Detection Of Distant Metastases, M Staging And Second Primary Tumor Detection
Distant metastasis was observed on PET/CT in two patients, distributed in mediastinal lymph node, lung, bone, muscle and hypodermis (Table S5 and Fig. S3). [68Ga]Ga-FAPI PET/CT detected more positive lesions than [18F]FDG (25 vs 23). Overall, the [68Ga]Ga-FAPI SUVmax was higher than that of [18F]FDG (7.99 ± 9.04 vs 3.62 ± 2.68, p = 0.002) by the lesion-based analysis, especially bone metastasis (17.64 ± 10.32 vs 5.26 ± 3.09, p = 0.012). Regarding M staging, distant metastases in two patients (2/67) were well detected by both [68Ga]Ga-FAPI and [18F]FDG PET/CT (Table S4).
A second primary tumor was detected in the submandibular gland of one patient. Interestingly, the primary lesion was not found at the early scan on [68Ga]Ga-FAPI PET/CT, while it appeared on delayed imaging at 2 h (SUVmax 7.07, TBR 3.91). The lesion was identified as secretory carcinoma by subsequent surgical pathology. Physiological high [68Ga]Ga-FAPI uptake of the normal submandibular gland at early imaging will mask the lesions, so a delayed scan is required when necessary.
Change In Management
As shown in Fig. 4A, among 33 patients who underwent surgery, the type of neck lymph node dissection was altered in 9 patients. Of those patients, 7 patients were with a change from bilateral cervical lymph node dissection to unilateral neck dissection, 1 patient underwent unilateral neck node dissection instead of no need of neck node dissection, and another patient changed to no need of neck node dissection (Fig. 4B).
For the total 77 patients, management of therapy was available in 61 cases (79.2%). [68Ga]Ga-FAPI PET resulted in intended management changes in 10 of 61 patients (16.4%) (Fig. 4C).

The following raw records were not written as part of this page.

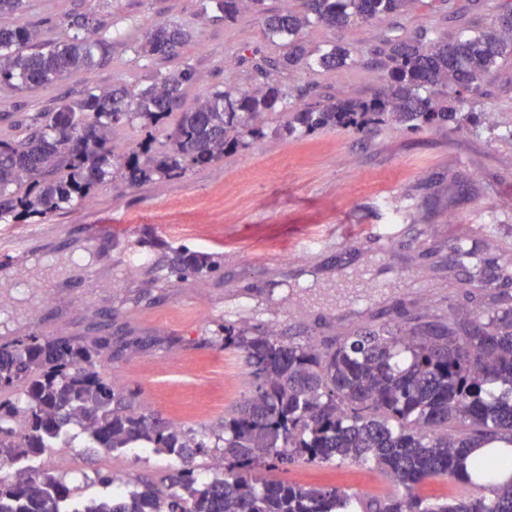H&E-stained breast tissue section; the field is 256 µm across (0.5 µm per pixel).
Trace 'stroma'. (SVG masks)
Listing matches in <instances>:
<instances>
[{
  "label": "stroma",
  "mask_w": 512,
  "mask_h": 512,
  "mask_svg": "<svg viewBox=\"0 0 512 512\" xmlns=\"http://www.w3.org/2000/svg\"><path fill=\"white\" fill-rule=\"evenodd\" d=\"M108 10L119 28L161 21L190 27L193 38L162 65L137 57L128 43L112 42L111 62L91 73L27 92L0 91V137L21 118L59 97L92 85L139 91L155 69L191 66L187 101L230 84L256 90L254 63L281 54L261 21L244 10L234 21L203 17L200 0H24L20 16H0V26L23 19L42 40L56 39L67 17ZM512 0H412L391 18L346 28L314 24L301 40L312 54L341 44L355 61L334 70L289 69L271 78L291 91L289 107L310 95L368 97L383 72L376 54L393 37L429 31L454 35L495 22ZM465 111L480 115L460 130L411 132L390 124L364 135L325 130L295 137L267 135L209 168L179 179L130 187L99 186L65 214L31 225L1 224L0 240L28 236L7 266L37 283L35 295L0 287V326L5 338L112 337V354L98 369L120 387L139 390L151 410L198 431L208 430L247 396L243 353L226 350L224 328H262L284 341L314 344L346 335L364 324L399 321L402 311L424 317L479 310L512 283L477 289L492 276L502 254H512V58L470 95ZM99 224H129L125 244L138 261L125 269L110 251ZM470 225L478 239L465 265L449 258L457 227ZM210 256L216 272L204 278L171 276L176 249ZM313 259L298 263L303 251ZM385 259L378 277L388 292L360 311L337 317V283H354ZM70 456L47 455L44 465L64 474L79 499L105 495L97 473L122 480H161L171 461L146 448L108 457L86 435L74 438ZM310 487H336L384 497L396 487L377 471L349 463L292 465L277 471Z\"/></svg>",
  "instance_id": "35a3bbf8"
}]
</instances>
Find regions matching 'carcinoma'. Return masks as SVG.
Here are the masks:
<instances>
[{
  "instance_id": "obj_1",
  "label": "carcinoma",
  "mask_w": 512,
  "mask_h": 512,
  "mask_svg": "<svg viewBox=\"0 0 512 512\" xmlns=\"http://www.w3.org/2000/svg\"><path fill=\"white\" fill-rule=\"evenodd\" d=\"M260 16L267 37L285 53L257 64L261 77L290 67L336 69L355 61L334 45L311 62L300 45L314 23L343 28L398 13L406 0H303V10H273L265 0H200L206 17L232 21L240 4ZM121 35L97 13H76L60 37L40 39L26 22L0 27V91L31 92L73 72L91 73L111 59ZM191 33L174 21L140 32L137 57L178 55ZM512 57V11L491 27L462 36L419 33L390 39L380 62L384 84L369 98L317 100L288 113L274 133L370 132L388 123L411 131L456 129L478 122L463 112L464 94ZM194 71L158 72L131 96L126 87L87 86L31 117L18 140L0 139V223L37 221L67 211L95 188L120 181L135 187L204 169L265 135L258 124L290 93L274 83L249 92L231 85L187 103ZM138 124L145 142L117 154L112 138ZM180 276L211 269L207 257L175 252ZM365 325L334 342L291 345L257 329L224 330V348L244 354L250 396L211 430L224 474L198 481L188 462L209 455L207 432L176 427L149 411L138 392L112 385L96 367L112 355V337L20 336L0 343V466L42 458L54 440L78 428L110 455L133 444L176 465L158 485L89 498L72 505V490L48 470L0 477V512H512V480L491 482L494 466L474 456L492 441L512 445V296L476 315L448 314L432 323ZM370 465L398 486L386 498H364L258 474L293 463ZM434 478L468 484L453 501L420 493Z\"/></svg>"
}]
</instances>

Six (60.0%) of the ten patients had a monotherapy instead of intended combination therapy (e.g., from cisplatin radiotherapy (CCRT) to radiotherapy alone, from surgery plus chemoradiotherapy to surgery alone). A treatment shift toward systemic therapy occurred in another 4 (40.0%) patients (Fig. 4D).

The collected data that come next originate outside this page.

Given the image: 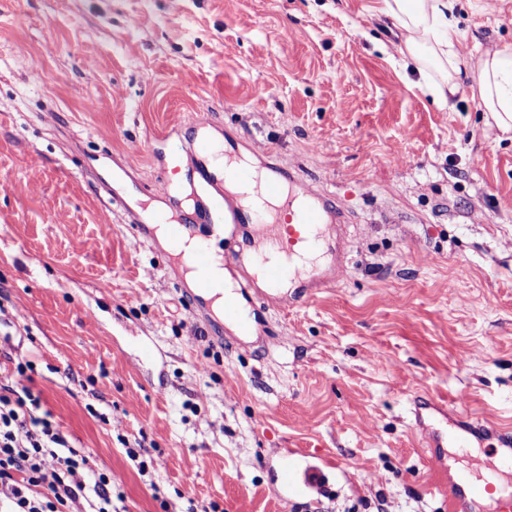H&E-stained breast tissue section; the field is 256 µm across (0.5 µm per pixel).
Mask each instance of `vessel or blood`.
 Masks as SVG:
<instances>
[{
	"instance_id": "obj_1",
	"label": "vessel or blood",
	"mask_w": 512,
	"mask_h": 512,
	"mask_svg": "<svg viewBox=\"0 0 512 512\" xmlns=\"http://www.w3.org/2000/svg\"><path fill=\"white\" fill-rule=\"evenodd\" d=\"M176 161L191 171L199 190L187 215L169 219L170 239L178 240L194 235L197 225H205L208 235L223 236L225 241H242L257 245L251 258V269L243 273L244 281L261 276L267 285L261 295L263 310L284 304L278 289L283 280H294L300 287L325 285V278L311 279L307 264L298 262L300 250L318 247L332 240L335 223L342 219L343 208L325 197L303 178L282 167H274L272 176L257 180L246 166L217 167L212 162L214 142L208 136H199L173 144ZM253 184L259 199L276 200V207L262 209L243 206L239 199L225 192V180ZM211 261V247L198 242L194 252L197 278L188 297L189 304H206L212 293L207 269ZM246 316L237 295L224 298L223 318L236 325L245 336H259L264 332V318ZM493 435L498 444L493 450L501 458L500 468L484 472L482 464L454 468L447 463V451L466 448L485 435ZM430 460L439 481L448 485V512H512V427H499L478 416H465L451 422L448 431L429 427L426 435ZM305 456L294 448L279 450L277 494L282 501H290L302 486L313 485L312 471L302 470Z\"/></svg>"
}]
</instances>
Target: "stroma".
I'll return each instance as SVG.
<instances>
[{"instance_id":"obj_1","label":"stroma","mask_w":512,"mask_h":512,"mask_svg":"<svg viewBox=\"0 0 512 512\" xmlns=\"http://www.w3.org/2000/svg\"><path fill=\"white\" fill-rule=\"evenodd\" d=\"M382 0H0V385L112 479V512H448L411 413L512 421V140L485 118L512 0H458L449 110L392 58ZM208 133L349 213L339 279L240 339L189 308L179 263L112 206V170ZM144 439L140 474L125 441ZM281 448L332 458L291 503Z\"/></svg>"}]
</instances>
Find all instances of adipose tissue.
I'll list each match as a JSON object with an SVG mask.
<instances>
[{"label":"adipose tissue","mask_w":512,"mask_h":512,"mask_svg":"<svg viewBox=\"0 0 512 512\" xmlns=\"http://www.w3.org/2000/svg\"><path fill=\"white\" fill-rule=\"evenodd\" d=\"M456 0H383L384 12L395 18L403 39L397 52L404 65L427 79L440 109H448L461 73L454 17ZM479 96L496 126L512 132V44L486 54L479 63Z\"/></svg>","instance_id":"adipose-tissue-1"}]
</instances>
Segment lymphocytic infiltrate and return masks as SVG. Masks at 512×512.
Here are the masks:
<instances>
[{
    "mask_svg": "<svg viewBox=\"0 0 512 512\" xmlns=\"http://www.w3.org/2000/svg\"><path fill=\"white\" fill-rule=\"evenodd\" d=\"M17 364L13 385L0 387V507L5 512H112L110 479L87 470V458L67 436L39 416L40 399Z\"/></svg>",
    "mask_w": 512,
    "mask_h": 512,
    "instance_id": "obj_1",
    "label": "lymphocytic infiltrate"
}]
</instances>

Monitoring Response To Neoadjuvant Therapy
Three patients received neoadjuvant therapy (NAT), including three cycles of immunotherapy and two cycles of chemotherapy. [68Ga]Ga-FAPI PET/CT scan was performed at baseline and post-NAT before surgery. In one patient with tongue squamous cell carcinoma, post-NAT PET/CT showed a significant decrease in SUVmax of the primary tumor and metastatic LNs compared to baseline PET/CT (5.97 vs 26.23, 2.99 vs 16.90, respectively) (Fig. 5). The patient achieved pathological complete remission (pCR) for both primary tumor and metastatic LNs after NAT. Progressive disease occurred in the other two patients, with more metastatic lymph nodes, enlarged size and increased FAPI uptake in lesions.

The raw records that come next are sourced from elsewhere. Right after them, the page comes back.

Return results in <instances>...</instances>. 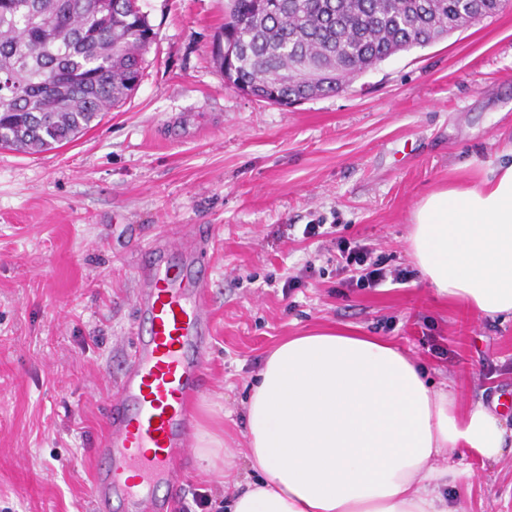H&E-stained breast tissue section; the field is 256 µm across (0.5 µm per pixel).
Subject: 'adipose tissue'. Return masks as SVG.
I'll use <instances>...</instances> for the list:
<instances>
[{"mask_svg":"<svg viewBox=\"0 0 512 512\" xmlns=\"http://www.w3.org/2000/svg\"><path fill=\"white\" fill-rule=\"evenodd\" d=\"M408 242L439 296L512 317V161L427 194ZM245 409L253 476L225 480L228 512H457L443 493L461 475L449 452L512 454L496 412L459 413L392 344L344 328L275 347Z\"/></svg>","mask_w":512,"mask_h":512,"instance_id":"adipose-tissue-1","label":"adipose tissue"}]
</instances>
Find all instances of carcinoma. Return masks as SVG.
<instances>
[{
    "label": "carcinoma",
    "mask_w": 512,
    "mask_h": 512,
    "mask_svg": "<svg viewBox=\"0 0 512 512\" xmlns=\"http://www.w3.org/2000/svg\"><path fill=\"white\" fill-rule=\"evenodd\" d=\"M503 0H227L214 53L233 83L288 104L339 91L390 56L425 48ZM156 32L138 0H0V147L63 146L122 105Z\"/></svg>",
    "instance_id": "carcinoma-1"
}]
</instances>
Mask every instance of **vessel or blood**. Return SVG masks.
Instances as JSON below:
<instances>
[{
	"label": "vessel or blood",
	"instance_id": "vessel-or-blood-1",
	"mask_svg": "<svg viewBox=\"0 0 512 512\" xmlns=\"http://www.w3.org/2000/svg\"><path fill=\"white\" fill-rule=\"evenodd\" d=\"M210 243V236L200 235L190 246L154 245L152 263L139 271L136 342L96 450L97 512L168 508L158 487L172 480V465L187 446L192 399L214 326L204 277Z\"/></svg>",
	"mask_w": 512,
	"mask_h": 512
}]
</instances>
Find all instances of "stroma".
Instances as JSON below:
<instances>
[{
    "mask_svg": "<svg viewBox=\"0 0 512 512\" xmlns=\"http://www.w3.org/2000/svg\"><path fill=\"white\" fill-rule=\"evenodd\" d=\"M157 33L126 102L39 154L0 148V512H94L95 448L131 351L145 246L214 229V313L193 409L224 420L244 473L243 406L264 356L341 326L424 366L459 411L512 428V319L436 294L406 237L423 197L479 179L512 147V7L399 52L336 94L289 107L224 82L212 49L224 0H140ZM307 224L329 233L303 239ZM411 269L404 285L344 288L333 238ZM302 287L285 289L287 276ZM458 512H512V458L456 457ZM171 512L224 508V476L173 464Z\"/></svg>",
    "mask_w": 512,
    "mask_h": 512,
    "instance_id": "stroma-1",
    "label": "stroma"
}]
</instances>
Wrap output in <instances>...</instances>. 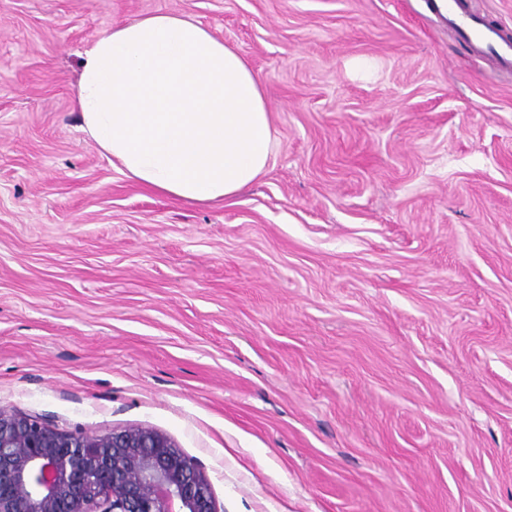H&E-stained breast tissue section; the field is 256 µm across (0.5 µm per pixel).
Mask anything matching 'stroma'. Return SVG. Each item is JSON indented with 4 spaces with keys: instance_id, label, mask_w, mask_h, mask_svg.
Returning <instances> with one entry per match:
<instances>
[{
    "instance_id": "stroma-1",
    "label": "stroma",
    "mask_w": 512,
    "mask_h": 512,
    "mask_svg": "<svg viewBox=\"0 0 512 512\" xmlns=\"http://www.w3.org/2000/svg\"><path fill=\"white\" fill-rule=\"evenodd\" d=\"M157 12L262 81L234 199L81 128V52ZM0 408L155 428L218 512H512V71L428 0H0Z\"/></svg>"
}]
</instances>
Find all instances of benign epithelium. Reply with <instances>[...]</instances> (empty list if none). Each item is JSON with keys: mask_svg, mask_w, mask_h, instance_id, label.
Wrapping results in <instances>:
<instances>
[{"mask_svg": "<svg viewBox=\"0 0 512 512\" xmlns=\"http://www.w3.org/2000/svg\"><path fill=\"white\" fill-rule=\"evenodd\" d=\"M0 512H217L209 481L166 434L97 436L0 409Z\"/></svg>", "mask_w": 512, "mask_h": 512, "instance_id": "7a95c632", "label": "benign epithelium"}]
</instances>
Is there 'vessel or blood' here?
<instances>
[{
	"mask_svg": "<svg viewBox=\"0 0 512 512\" xmlns=\"http://www.w3.org/2000/svg\"><path fill=\"white\" fill-rule=\"evenodd\" d=\"M435 10L449 29L482 55L489 72L512 69V32L494 26L470 12L463 0H437Z\"/></svg>",
	"mask_w": 512,
	"mask_h": 512,
	"instance_id": "b4317fda",
	"label": "vessel or blood"
}]
</instances>
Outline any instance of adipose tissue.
Returning a JSON list of instances; mask_svg holds the SVG:
<instances>
[{"label": "adipose tissue", "mask_w": 512, "mask_h": 512, "mask_svg": "<svg viewBox=\"0 0 512 512\" xmlns=\"http://www.w3.org/2000/svg\"><path fill=\"white\" fill-rule=\"evenodd\" d=\"M82 128L129 179L177 202H221L253 186L272 156L259 79L186 16L154 13L84 49L74 89Z\"/></svg>", "instance_id": "1"}]
</instances>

Immunohistochemistry Analysis
A total of 5 primary tumor and 8 cervical lymph nodes samples from 7 patients undergoing surgery were available. In detail, 46.1% (6/13) of samples presented strong positive FAP immunostaining (score +++), 7.7% (1/13) moderate (score ++), 23.1% (3/13) low (score +) and 23.1% (3/13) negative (Fig. 6). What’s more, the [68Ga]Ga-FAPI uptake (SUVmax) was markedly correlated with FAP expression (r = 0.822, p = 0.001). Interestingly, the cervical lymphatic micro-invasion showed false negative on [68Ga]Ga-FAPI PET/CT in a patient with tongue root cancer, and the corresponding IHC showed no or low expression of FAP (Fig. S4).